+++ Stored data

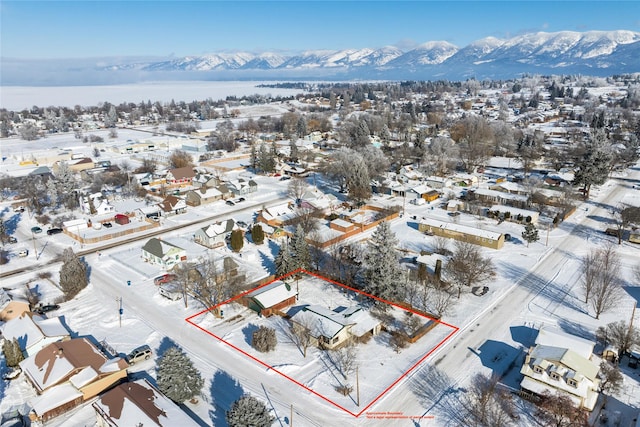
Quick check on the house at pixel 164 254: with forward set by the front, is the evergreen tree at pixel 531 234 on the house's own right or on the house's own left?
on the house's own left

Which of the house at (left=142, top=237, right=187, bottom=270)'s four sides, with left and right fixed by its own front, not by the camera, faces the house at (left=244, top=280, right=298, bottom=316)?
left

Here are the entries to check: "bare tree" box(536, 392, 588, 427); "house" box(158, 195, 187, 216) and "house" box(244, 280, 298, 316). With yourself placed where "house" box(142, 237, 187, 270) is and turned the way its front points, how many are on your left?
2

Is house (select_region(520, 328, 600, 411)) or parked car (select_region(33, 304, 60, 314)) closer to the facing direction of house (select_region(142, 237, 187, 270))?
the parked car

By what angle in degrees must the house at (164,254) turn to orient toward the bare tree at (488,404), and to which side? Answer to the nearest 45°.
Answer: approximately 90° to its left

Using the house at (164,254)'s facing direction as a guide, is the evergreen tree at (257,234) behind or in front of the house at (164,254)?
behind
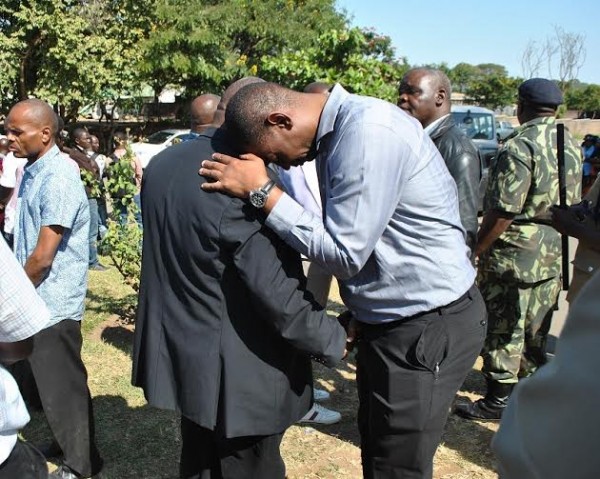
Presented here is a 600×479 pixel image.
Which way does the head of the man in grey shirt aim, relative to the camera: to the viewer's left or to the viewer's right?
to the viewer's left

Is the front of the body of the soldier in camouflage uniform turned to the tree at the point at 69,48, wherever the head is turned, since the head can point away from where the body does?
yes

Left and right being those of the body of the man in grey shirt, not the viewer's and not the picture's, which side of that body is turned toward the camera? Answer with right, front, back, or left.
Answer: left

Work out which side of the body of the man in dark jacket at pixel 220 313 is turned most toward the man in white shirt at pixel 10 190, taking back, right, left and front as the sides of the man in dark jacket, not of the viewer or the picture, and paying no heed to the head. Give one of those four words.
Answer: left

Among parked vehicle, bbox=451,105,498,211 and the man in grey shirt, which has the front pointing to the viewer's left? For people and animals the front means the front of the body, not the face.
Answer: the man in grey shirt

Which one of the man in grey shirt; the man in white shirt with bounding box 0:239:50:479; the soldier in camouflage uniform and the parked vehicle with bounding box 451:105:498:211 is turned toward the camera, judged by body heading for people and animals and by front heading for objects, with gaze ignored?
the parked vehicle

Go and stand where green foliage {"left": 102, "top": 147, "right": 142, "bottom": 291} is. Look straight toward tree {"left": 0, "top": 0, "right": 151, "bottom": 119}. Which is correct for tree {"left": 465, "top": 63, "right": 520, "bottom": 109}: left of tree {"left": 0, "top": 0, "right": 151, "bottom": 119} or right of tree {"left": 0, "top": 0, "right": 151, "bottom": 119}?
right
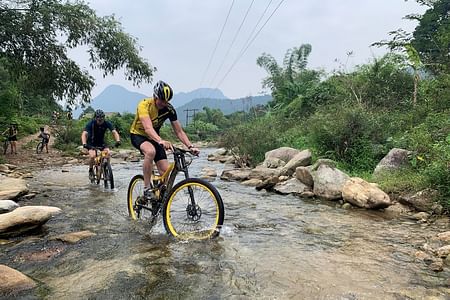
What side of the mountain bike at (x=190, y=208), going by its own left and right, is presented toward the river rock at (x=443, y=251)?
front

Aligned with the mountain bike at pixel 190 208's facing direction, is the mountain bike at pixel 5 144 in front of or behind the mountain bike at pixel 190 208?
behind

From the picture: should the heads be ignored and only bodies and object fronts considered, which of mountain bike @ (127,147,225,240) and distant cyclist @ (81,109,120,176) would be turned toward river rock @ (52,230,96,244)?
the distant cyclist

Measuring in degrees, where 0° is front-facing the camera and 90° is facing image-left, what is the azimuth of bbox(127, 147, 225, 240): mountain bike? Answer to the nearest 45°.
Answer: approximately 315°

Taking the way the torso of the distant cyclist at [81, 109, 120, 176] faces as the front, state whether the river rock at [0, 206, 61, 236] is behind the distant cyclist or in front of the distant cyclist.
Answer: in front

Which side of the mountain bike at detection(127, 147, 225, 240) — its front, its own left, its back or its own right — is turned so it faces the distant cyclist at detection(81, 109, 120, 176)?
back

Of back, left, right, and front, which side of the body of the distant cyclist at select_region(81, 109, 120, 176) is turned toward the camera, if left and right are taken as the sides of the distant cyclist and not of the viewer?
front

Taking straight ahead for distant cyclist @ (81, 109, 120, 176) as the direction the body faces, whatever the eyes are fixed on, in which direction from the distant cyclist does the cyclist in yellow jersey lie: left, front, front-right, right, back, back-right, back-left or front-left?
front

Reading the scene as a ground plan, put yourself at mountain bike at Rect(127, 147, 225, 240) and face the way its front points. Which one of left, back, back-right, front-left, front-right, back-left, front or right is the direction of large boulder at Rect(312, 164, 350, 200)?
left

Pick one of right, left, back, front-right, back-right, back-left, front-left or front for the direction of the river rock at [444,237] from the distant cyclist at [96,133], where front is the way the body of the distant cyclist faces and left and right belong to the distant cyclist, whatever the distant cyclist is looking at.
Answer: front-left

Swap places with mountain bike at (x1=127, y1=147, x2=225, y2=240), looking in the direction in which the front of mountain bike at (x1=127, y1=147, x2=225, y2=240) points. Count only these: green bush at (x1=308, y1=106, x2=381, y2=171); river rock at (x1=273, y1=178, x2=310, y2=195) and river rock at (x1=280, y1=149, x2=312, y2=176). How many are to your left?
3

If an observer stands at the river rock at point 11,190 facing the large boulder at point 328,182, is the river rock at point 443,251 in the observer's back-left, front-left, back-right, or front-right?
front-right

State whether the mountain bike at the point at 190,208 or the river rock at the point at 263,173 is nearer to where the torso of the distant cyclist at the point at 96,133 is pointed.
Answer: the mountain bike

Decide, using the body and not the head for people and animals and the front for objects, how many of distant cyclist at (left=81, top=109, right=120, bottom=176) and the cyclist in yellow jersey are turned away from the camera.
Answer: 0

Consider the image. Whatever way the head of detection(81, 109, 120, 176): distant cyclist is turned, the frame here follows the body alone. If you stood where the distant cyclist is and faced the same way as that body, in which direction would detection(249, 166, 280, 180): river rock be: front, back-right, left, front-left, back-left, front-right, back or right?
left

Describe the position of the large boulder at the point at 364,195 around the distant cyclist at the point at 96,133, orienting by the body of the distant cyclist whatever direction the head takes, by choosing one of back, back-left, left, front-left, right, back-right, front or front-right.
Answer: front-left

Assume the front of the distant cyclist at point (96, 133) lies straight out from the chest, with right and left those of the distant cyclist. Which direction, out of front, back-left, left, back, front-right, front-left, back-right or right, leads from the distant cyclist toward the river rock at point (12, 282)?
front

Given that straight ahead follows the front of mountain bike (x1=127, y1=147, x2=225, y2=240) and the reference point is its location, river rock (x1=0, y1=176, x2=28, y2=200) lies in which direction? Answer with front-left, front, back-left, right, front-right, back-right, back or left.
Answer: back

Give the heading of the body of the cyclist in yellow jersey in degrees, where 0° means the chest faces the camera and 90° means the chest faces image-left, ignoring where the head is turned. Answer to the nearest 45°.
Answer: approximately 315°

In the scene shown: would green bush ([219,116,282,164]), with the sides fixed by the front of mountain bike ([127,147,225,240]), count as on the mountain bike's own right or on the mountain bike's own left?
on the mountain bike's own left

++++++
+++ Stored data

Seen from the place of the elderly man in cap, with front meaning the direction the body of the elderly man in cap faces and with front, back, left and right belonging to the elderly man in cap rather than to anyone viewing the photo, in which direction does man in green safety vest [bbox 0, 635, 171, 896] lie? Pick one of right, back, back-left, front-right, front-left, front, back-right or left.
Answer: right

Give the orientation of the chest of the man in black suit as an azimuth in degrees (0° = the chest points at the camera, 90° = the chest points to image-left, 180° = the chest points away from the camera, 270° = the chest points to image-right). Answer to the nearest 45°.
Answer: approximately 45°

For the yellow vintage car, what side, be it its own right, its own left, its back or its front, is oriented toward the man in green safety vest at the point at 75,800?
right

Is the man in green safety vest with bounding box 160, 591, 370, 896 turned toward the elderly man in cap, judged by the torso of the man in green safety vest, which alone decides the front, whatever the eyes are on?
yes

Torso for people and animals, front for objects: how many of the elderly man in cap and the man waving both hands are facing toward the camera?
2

++++++
+++ Stored data

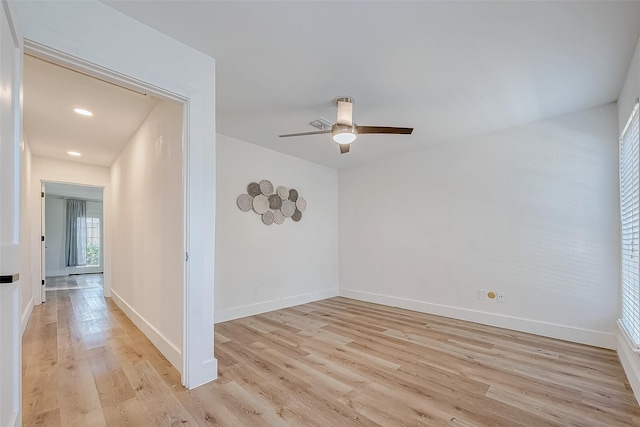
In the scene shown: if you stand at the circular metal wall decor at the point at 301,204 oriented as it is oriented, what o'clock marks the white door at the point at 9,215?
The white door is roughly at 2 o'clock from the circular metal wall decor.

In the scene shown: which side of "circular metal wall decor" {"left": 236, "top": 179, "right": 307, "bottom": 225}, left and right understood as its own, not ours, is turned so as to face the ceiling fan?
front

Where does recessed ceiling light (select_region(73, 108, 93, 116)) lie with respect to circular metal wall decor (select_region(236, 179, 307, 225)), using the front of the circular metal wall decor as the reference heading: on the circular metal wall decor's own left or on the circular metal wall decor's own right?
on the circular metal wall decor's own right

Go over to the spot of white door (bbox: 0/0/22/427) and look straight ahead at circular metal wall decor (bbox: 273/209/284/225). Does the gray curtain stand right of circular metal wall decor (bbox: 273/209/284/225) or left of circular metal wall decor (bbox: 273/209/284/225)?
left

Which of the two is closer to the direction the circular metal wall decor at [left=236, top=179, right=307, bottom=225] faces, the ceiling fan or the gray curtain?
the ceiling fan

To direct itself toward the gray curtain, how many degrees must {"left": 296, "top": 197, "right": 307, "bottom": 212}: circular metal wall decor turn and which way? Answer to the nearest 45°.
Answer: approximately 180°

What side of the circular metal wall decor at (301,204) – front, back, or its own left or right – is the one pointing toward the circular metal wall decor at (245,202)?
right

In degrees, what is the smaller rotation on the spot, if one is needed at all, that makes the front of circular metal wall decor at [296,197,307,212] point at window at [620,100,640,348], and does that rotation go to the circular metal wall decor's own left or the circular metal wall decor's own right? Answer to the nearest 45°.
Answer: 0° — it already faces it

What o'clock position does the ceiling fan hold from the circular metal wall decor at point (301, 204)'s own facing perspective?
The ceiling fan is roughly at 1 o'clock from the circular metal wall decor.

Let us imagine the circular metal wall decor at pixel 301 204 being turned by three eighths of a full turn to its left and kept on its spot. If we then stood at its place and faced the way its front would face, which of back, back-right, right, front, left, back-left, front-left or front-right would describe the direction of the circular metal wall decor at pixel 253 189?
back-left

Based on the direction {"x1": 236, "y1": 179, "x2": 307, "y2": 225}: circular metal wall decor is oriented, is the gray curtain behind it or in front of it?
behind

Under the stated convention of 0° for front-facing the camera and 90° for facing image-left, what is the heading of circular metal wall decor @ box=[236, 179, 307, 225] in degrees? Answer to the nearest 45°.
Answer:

++++++

* **What to produce**: Copy out the material starting at the line that contains "Which of the house" and ending at the line that contains "Answer: the man in grey shirt", including both of those lines, and leave out the pictures.

* **Task output**:
Which of the house at (left=142, top=237, right=187, bottom=270)'s four sides, with left and right fixed by its own front, not by the camera, faces the house at (left=244, top=280, right=298, bottom=316)?
left

Here are the entries to check: "bare tree" box(536, 392, 588, 427); "house" box(158, 195, 187, 216) and "house" box(244, 280, 298, 316). With yourself placed where "house" box(142, 237, 187, 270) is and turned the way its front points, how many are on your left?
2

Is house (select_region(520, 328, 600, 411)) or parked car (select_region(33, 304, 60, 314)) closer to the facing direction of house (select_region(142, 237, 187, 270))?
the parked car

By what angle in degrees must the house at (164,254) turn to orient toward the bare tree at (488,404), and to which side? Answer to the nearest 45°.
Answer: approximately 90° to its left

Using the house at (164,254)'s facing direction as a guide, is the evergreen tree at (257,234) behind or in front of the house at (164,254)?
behind
Presented here is a 600×479 pixel image.
Which way does the head of the man in grey shirt aim, relative to the camera: to the viewer's left or to the viewer's right?
to the viewer's left

Is the front of the body of the soldier in camouflage uniform turned to the tree at the point at 69,48, wherever the head is turned, since the head can point away from where the body does?
yes

Left and right being those of the body of the man in grey shirt, not the viewer's and not the picture's, which side of that body is turned toward the camera? Answer with right, front, back, or left.
Answer: left

Work out which side of the body of the man in dark jacket at pixel 220 313 is turned most toward the man in white shirt at pixel 10 190, taking back, right, left and front as the sides of the man in dark jacket, not of the viewer or the picture, and paying no heed to the head. Give one of those four words.
Answer: left

Among parked vehicle, bbox=451,105,498,211 and the man in grey shirt, which has the front pointing to the viewer's left? For people and animals the front means the front of the body, not the face.
Answer: the man in grey shirt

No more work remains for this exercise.